### TASK REQUIREMENTS
Extend the documentation on the pipeline's manual WCS solution below, picking up right after its final sentence.

### PAGE EXTRACT
━━━━━━━━━━━━━━━━━━━━━━━━━━━━━━

In the case the automatic WCS solution is not good enough, the pipeline has the option to manually select the stars that will be used to calculate the WCS solution. After the automatic WCS solution has run, the pipeline will ask: Please review the WCS plots and errors. Do you wish to manually redo wcs (yes or no)? If you select "yes", the pipeline will ask which catalog you wish to use, with various options printed out for you to choose from (check which catalog you wish to use before starting). This will be the catalog from which you will select stars for the WCS solution. An window will then pop up showing the stacked image, with the sources detected highlighted by red circles, and the catalog stars (whose positions are based on the WCS solution in the header) plotted with green circles. This is an interactive plot which allows the user to pick these circles to build a list of star x,y positions and their corresponding sky (RA,Dec) positions. The user must first select a detected star on the image (red circle), followed by the corresponding catalog match given be the green star. Each time you select a red or green circle, a message will appear on the terminal confirming the selection. For every red circle that is selected, a green circle must also be selected. As many stars as possible should be selected in order to produce as accurate WCS solution as possible. The pan and zoom buttons can be used to zoom in and move around the image, but must be de-selected before you can select stars. When the plot first appears, the terminal will display the instruments:
Displaying interactive plot to select star for WCS solution.
First select star (red) and corresponding catalog match (green).
A message will confirm the selection of the star in the terminal.
Note: star selection is turned off in zoom/pan mode (you need to de-select the mode in order to select stars).
Close figure when finished.
When a source is selected, the terminal will display the message:
You selected x, y position: x, y
And when a catalog star is selected, the terminal will display the message:
Catalog star: RA = ra, Dec = dec
Once you have finished selecting the stars, close the figure to continue the process. The pipeline will then save these positions to file (x and y to .xy and RA and Dec to .radec) and ask the user to review and edit the files in the case there was an error (e.g. a x,y position of a star was selected twice but only one entry from the catalog was selected; or if you wish to add more stars to the list; or manually enter all the star to be used for the WCS solution etc.). The pipeline will then use these stars to calculate the WCS solutions, report the astrometric error, make the error plots and create the _wcs file. The pipeline will once again ask you if you are satisfied with the astrometric error and the procedure can be repeated if needed (to select more stars etc.).
Just like solve_wcs (the automatic WCS solution), man_wcs (the manual WCS solution) can be run outside the pipeline on an image in order to solve the WCS on an image. This can be done by running:
solve_wcs.man_wcs(instr, stack, cat, cat_stars_ra, cat_stars_dec),
where instr is the name of the instrument used in the main pipeline, stack is the file name of the image you wish to solve the WCS on, cat is the name of the catalog as given by the pipeline options, and cat_stars_ra and cat_stars_dec are the RA and Dec of stars from the chosen catalog queried through python (to see how this can be done, see the main_pipeline code ~lines 400).

━━━━━━━━━━━━━━━━━━━━━━━━━━━━━━

### RECORD EXCERPTS

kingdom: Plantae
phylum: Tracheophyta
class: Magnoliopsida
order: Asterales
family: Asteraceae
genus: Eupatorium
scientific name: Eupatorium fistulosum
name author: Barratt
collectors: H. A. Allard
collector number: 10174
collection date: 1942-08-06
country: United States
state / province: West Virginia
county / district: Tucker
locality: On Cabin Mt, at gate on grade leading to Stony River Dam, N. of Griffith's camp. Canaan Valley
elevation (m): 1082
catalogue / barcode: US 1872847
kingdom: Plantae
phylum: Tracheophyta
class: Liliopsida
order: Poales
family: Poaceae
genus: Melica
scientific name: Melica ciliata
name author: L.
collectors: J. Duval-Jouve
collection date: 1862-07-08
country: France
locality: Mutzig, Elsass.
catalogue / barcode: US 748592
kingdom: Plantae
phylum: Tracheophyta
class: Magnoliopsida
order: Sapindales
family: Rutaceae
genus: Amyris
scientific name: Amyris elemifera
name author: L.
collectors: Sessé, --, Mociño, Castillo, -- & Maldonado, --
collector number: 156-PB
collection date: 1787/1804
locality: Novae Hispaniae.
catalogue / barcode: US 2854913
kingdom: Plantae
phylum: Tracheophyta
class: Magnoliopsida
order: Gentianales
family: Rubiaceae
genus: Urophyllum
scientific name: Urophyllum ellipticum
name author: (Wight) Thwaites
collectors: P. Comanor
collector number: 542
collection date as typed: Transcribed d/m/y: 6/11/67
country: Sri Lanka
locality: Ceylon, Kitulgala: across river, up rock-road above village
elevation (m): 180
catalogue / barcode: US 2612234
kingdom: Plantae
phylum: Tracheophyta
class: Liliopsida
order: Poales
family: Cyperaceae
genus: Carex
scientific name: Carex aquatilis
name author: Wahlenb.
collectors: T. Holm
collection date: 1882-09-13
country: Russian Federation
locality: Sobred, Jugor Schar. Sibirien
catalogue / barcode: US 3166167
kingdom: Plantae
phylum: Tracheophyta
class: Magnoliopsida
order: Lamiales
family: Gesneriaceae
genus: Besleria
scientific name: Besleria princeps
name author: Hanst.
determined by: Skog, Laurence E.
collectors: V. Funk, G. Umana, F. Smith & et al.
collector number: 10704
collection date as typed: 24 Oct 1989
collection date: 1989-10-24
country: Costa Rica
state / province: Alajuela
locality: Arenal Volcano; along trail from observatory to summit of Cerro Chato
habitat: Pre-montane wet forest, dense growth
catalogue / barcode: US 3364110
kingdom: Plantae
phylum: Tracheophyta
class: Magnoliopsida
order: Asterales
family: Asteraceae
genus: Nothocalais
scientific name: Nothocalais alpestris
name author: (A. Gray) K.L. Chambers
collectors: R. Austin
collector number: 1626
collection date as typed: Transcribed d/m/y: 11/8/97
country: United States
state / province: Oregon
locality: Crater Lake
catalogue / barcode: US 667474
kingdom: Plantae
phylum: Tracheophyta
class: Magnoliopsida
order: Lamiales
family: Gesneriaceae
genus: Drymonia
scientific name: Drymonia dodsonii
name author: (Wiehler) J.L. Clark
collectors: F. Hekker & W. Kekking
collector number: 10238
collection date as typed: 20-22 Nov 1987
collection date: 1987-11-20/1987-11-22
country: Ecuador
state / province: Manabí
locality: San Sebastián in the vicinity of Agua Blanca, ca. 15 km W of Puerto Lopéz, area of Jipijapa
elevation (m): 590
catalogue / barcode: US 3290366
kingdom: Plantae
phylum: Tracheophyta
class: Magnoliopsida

━━━━━━━━━━━━━━━━━━━━━━━━━━━━━━

### RESULT OF THIS EXERCISE
The pipeline will perform automatic PSF photometry of sources in the stacked image. Firstly, the pipeline will detect sources within the image. Then, based on a number of cuts, such as roundness, FWHM, and brightness; the pipeline will create a list of bright stars which it will use to calculate the PSF. Once the pipeline has determined the PSF, it will then calculate PSF photometry for all the originally extracted sources and write them to a fits table saved as .pcmp. After the PSF photometry has been calculated, the pipeline will then calculate a zero point based on the PSF photometry and the catalog magnitudes of stars (the catalog used is determined by the catalog_zp function in the setting file and the sky coverage of the catalog). Zero points will be reported in AB mag.
If the --phot True argument is used to run the pipeline, the pipeline will allow you to perform manual aperture photometry. The terminal will prompt you for details such as the zero point, position of target, and aperture and annulus to use. Cut-outs around the target of interest and radial plots will also be shown to help the user identify and choose parameters. First, the pipeline will ask which stack you would like to perform photometry on. The pipeline will print a list of options and then ask:
Index (starting from 0) of the stack you want to perform aperture photometry on?
For instruments with only one stack, the answer will always be 0. For instruments with multiple stacks, like BINOSPEC, you can choose which stack to choose in the list using python indexing.\
Next, the pipeline will do perform PSF photometry and calculate a zero point if there is no photometry catalog file present in the red folder. Once the pipeline has done this, it will ask if the user wishes to use the zero point found by the PSF photometry, or enter a manual zero point (this zero point should be in AB mag):
Enter user zeropoint instead of loading from psf photometry ("yes" or "no")?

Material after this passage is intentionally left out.